Data to process:
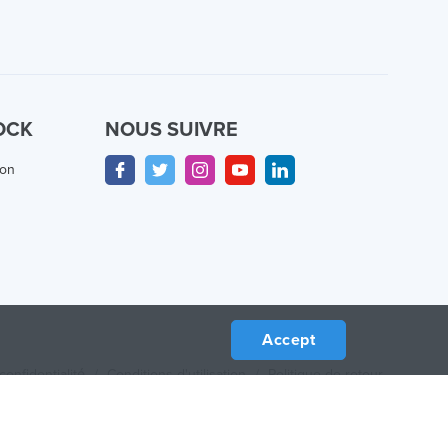
OCK
NOUS SUIVRE
ion
Accept
confidentialité
/
Conditions d'utilisation
/
Politique de retour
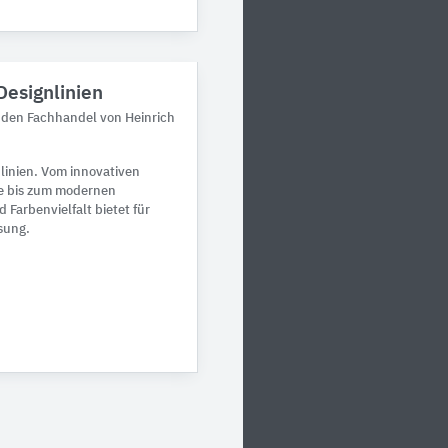
esignlinien
 den Fachhandel von Heinrich
inien. Vom innovativen
te bis zum modernen
 Farbenvielfalt bietet für
sung.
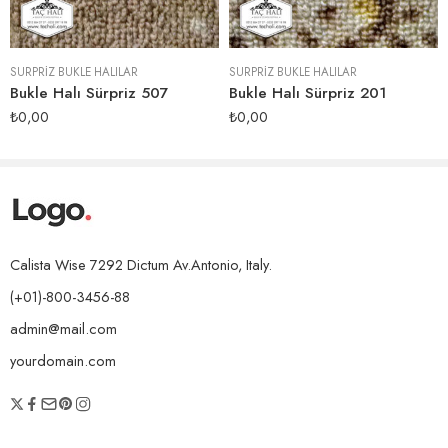
SÜRPRIZ BUKLE HALILAR
SÜRPRIZ BUKLE HALILAR
Bukle Halı Sürpriz 507
Bukle Halı Sürpriz 201
₺
0,00
₺
0,00
Calista Wise 7292 Dictum Av.Antonio, Italy.
(+01)-800-3456-88
admin@mail.com
yourdomain.com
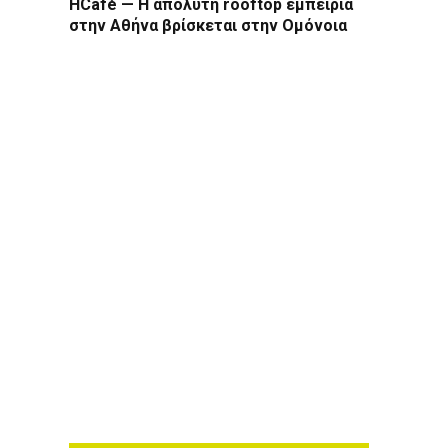
HCafé — Η απόλυτη rooftop εμπειρία
στην Αθήνα βρίσκεται στην Ομόνοια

Task directions: Reproduce the text read from all four records above line for line, with no changes. Leave out the pictures and their markers.

Exercise result:
OCK
NOUS SUIVRE
ion
Accept
confidentialité
/
Conditions d'utilisation
/
Politique de retour
esignlinien
 den Fachhandel von Heinrich
inien. Vom innovativen
te bis zum modernen
 Farbenvielfalt bietet für
sung.
SÜRPRIZ BUKLE HALILAR
SÜRPRIZ BUKLE HALILAR
Bukle Halı Sürpriz 507
Bukle Halı Sürpriz 201
₺
0,00
₺
0,00
Calista Wise 7292 Dictum Av.Antonio, Italy.
(+01)-800-3456-88
admin@mail.com
yourdomain.com
HCafé — Η απόλυτη rooftop εμπειρία
στην Αθήνα βρίσκεται στην Ομόνοια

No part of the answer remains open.